When I was a little boy, I used to go to a market next to a clock tower with my grandmother. In my memory, that clock tower looked gigantic. A while later, when the market disappeared, the tower looked more diminutive than ever. Each time I walked past that tower I felt sorrow. Sometimes reality is so depressing one can barely face it. Those disappeared theaters from the memories of my childhood, when I began traveling the world, I realized they can be found everywhere, in equal states of dilapidation, many of which become cruising spots. I liked to go on my own adventures in these places. It’s so hard to describe the feeling I get in these spaces, like a dream covered in mold. Typical trajectories are not part of my world, or my films, and most definitely not part of my dreams.

Xiao Kang (2015)

Since I watched a Tsai short after What Time Is It There, I dug up this two-minute, windowboxed, sepia-toned piece focusing on Lee Kang-sheng. Used as a trailer for the Vienna film festival which began last month.

M. D’Angelo:

One day I may sit down and watch his entire oeuvre in succession — it’s hard to think of another contemporary filmmaker for which that project would potentially be more revelatory.

Hadn’t watched this in a long time. I misremembered it as her neorealist movie – a grim, straightforward portrait of a wandering homeless girl. Apparently I missed or forgot all the really interesting bits: scraps of interviews with people who’d seen the girl, out of chronological order, and the great dramatic violin music between episodes. It’s as poetic and beautiful as Le Bonheur, or any of Varda’s other features.

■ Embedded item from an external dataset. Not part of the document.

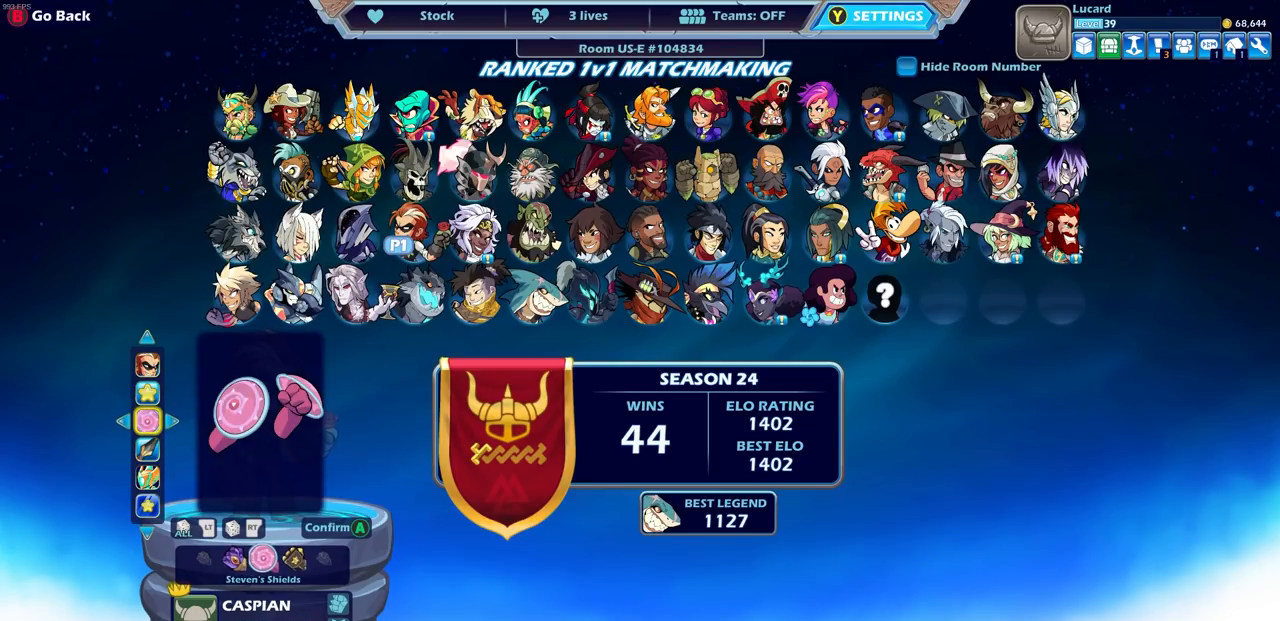
{"buttons": [], "left_stick": "center", "right_stick": "center", "events": []}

Sandrine Bonnaire had already starred in Pialat’s A nos amours, would later headline Rivette’s Joan the Maid. As Mona the Vagabond, she tries different odd jobs, a couple boyfriends (a pothead vagrant and a Tunisian farm worker), stays with a hippie philosopher goat-farmer (playing himself), is picked up by a rich woman thrilled to have contact with a lower class, and best of all she meets (and temporarily replaces) Yolande Moreau (lately of Micmacs and The Last Mistress), employed by an old woman with bad eyesight.

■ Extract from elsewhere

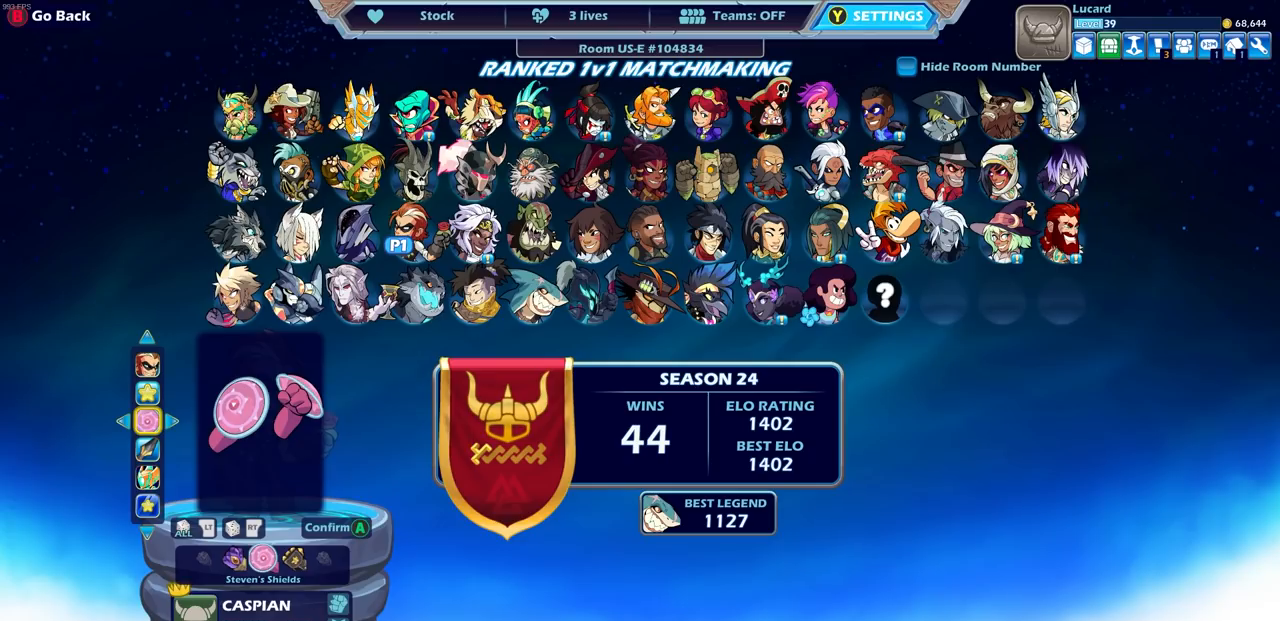
{"buttons": [], "left_stick": "center", "right_stick": "center", "events": []}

Doesn’t sound like it makes any sense from my description, but it won the golden lion at Venice, so there. And as always, Varda has the best DVD extras, which she produces herself. One reveals a documentary moment in the film, where Varda staged a bus-station conversation between the vagabond who inspired the film and an older man, while Sandrine and Yolande roam in the background of the shot.